For maximum flavour experience, consider the following when storing your uncooked rice:
- Milled Rice – If stored properly, all forms of milled rice will keep almost indefinitely on the pantry shelf. Once opened, rice should be stored in a tightly closed container that keeps out dust, moisture and other contaminants.
- Brown Rice – Because of the oil in the bran layer, it has a limited shelf life of approximately six months. For extended storage, a cool place such as a refrigerator or freezer is recommended.
Storing Cooked Rice
- If not eaten immediately, cooled cooked rice should be stored in a shallow container, covered tightly and refrigerated. Rice can be refrigerated for 3 to 5 days or frozen for up to six months.
Yes, rice can be re-heated!

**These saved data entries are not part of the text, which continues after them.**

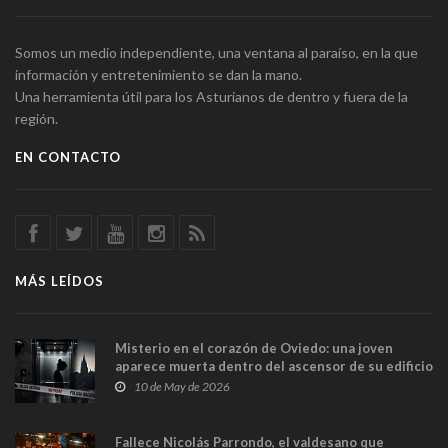
Somos un medio independiente, una ventana al paraíso, en la que
información y entretenimiento se dan la mano.
Una herramienta útil para los Asturianos de dentro y fuera de la
región.
EN CONTACTO
MÁS LEÍDOS
Misterio en el corazón de Oviedo: una joven
aparece muerta dentro del ascensor de su edificio
y las cámaras captan sus últimos minutos
10 de May de 2026
Fallece Nicolás Parrondo, el valdesano que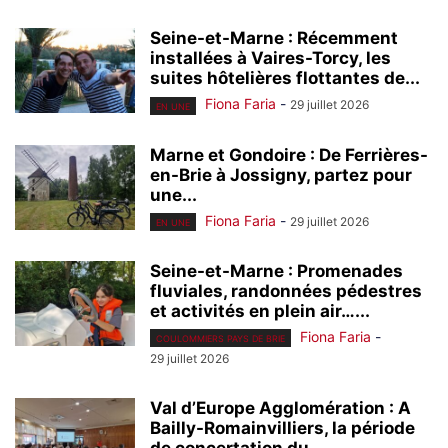
Seine-et-Marne : Récemment
installées à Vaires-Torcy, les
suites hôtelières flottantes de...
Fiona Faria
-
29 juillet 2026
EN UNE
Marne et Gondoire : De Ferrières-
en-Brie à Jossigny, partez pour
une...
Fiona Faria
-
29 juillet 2026
EN UNE
Seine-et-Marne : Promenades
fluviales, randonnées pédestres
et activités en plein air…...
Fiona Faria
-
COULOMMIERS PAYS DE BRIE
29 juillet 2026
Val d’Europe Agglomération : A
Bailly-Romainvilliers, la période
de concertation du...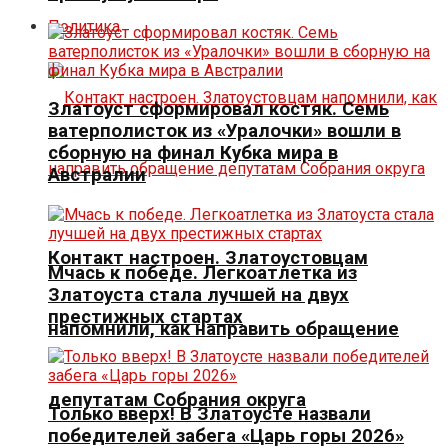
Политика
Златоуст сформировал костяк. Семь
ватерполисток из «Уралочки» вошли в
сборную на финал Кубка мира в
Австралии
Контакт настроен. Златоустовцам
Мчась к победе. Легкоатлетка из
Златоуста стала лучшей на двух
престижных стартах
напомнили, как направить обращение
депутатам Собрания округа
Только вверх! В Златоусте назвали
победителей забега «Царь горы 2026»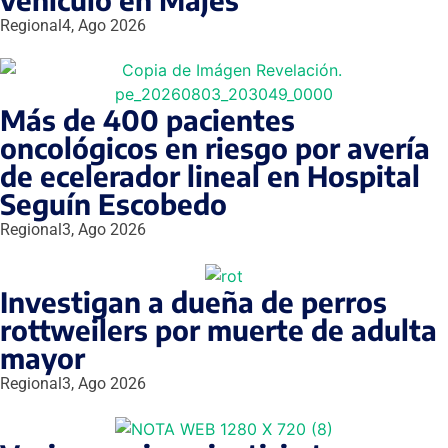
Regional
4, Ago 2026
Más de 400 pacientes
oncológicos en riesgo por avería
de ecelerador lineal en Hospital
Seguín Escobedo
Regional
3, Ago 2026
Investigan a dueña de perros
rottweilers por muerte de adulta
mayor
Regional
3, Ago 2026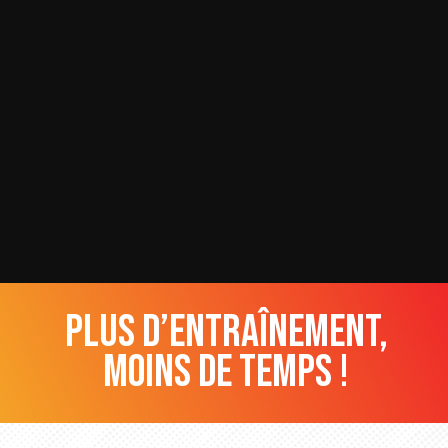
plus d’entraînement,
moins de temps !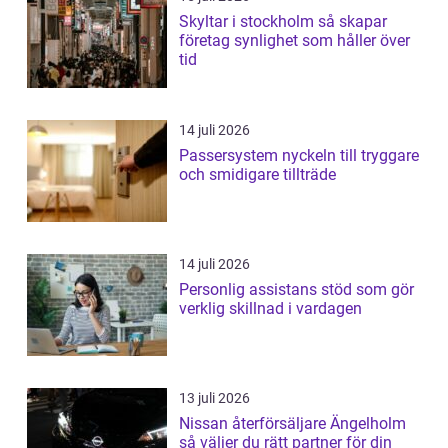
Skyltar i stockholm så skapar
företag synlighet som håller över
tid
14 juli 2026
Passersystem nyckeln till tryggare
och smidigare tillträde
14 juli 2026
Personlig assistans stöd som gör
verklig skillnad i vardagen
13 juli 2026
Nissan återförsäljare Ängelholm
så väljer du rätt partner för din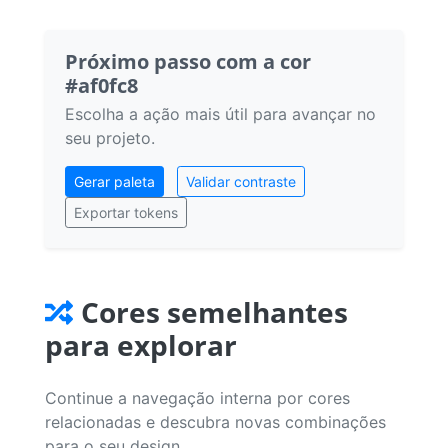
Próximo passo com a cor
#af0fc8
Escolha a ação mais útil para avançar no
seu projeto.
Gerar paleta
Validar contraste
Exportar tokens
Cores semelhantes
para explorar
Continue a navegação interna por cores
relacionadas e descubra novas combinações
para o seu design.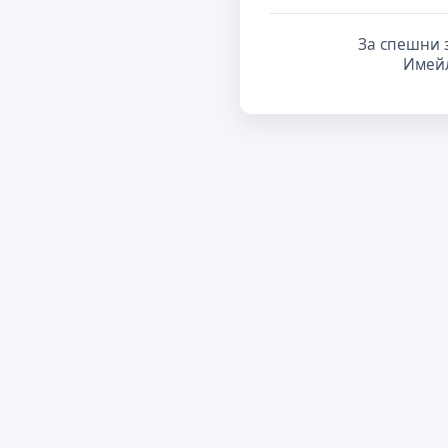
За спешни 
Имей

On weekends, cook double the batch and simply reheat for easy weeknight meal prep.
- Cooked rice that has been properly cooled and refrigerated or frozen may be reheated. For each cup (250 mL) of cooked rice, add 2 tbsp (30 mL) liquid. Cover and heat on the stovetop or in the oven for about 5 minutes or until heated through. Microwave covered on HIGH for about 1 minute per 1 cup, or until heated through. Heat frozen rice on HIGH for 2 minutes per cup. Fluff with a fork.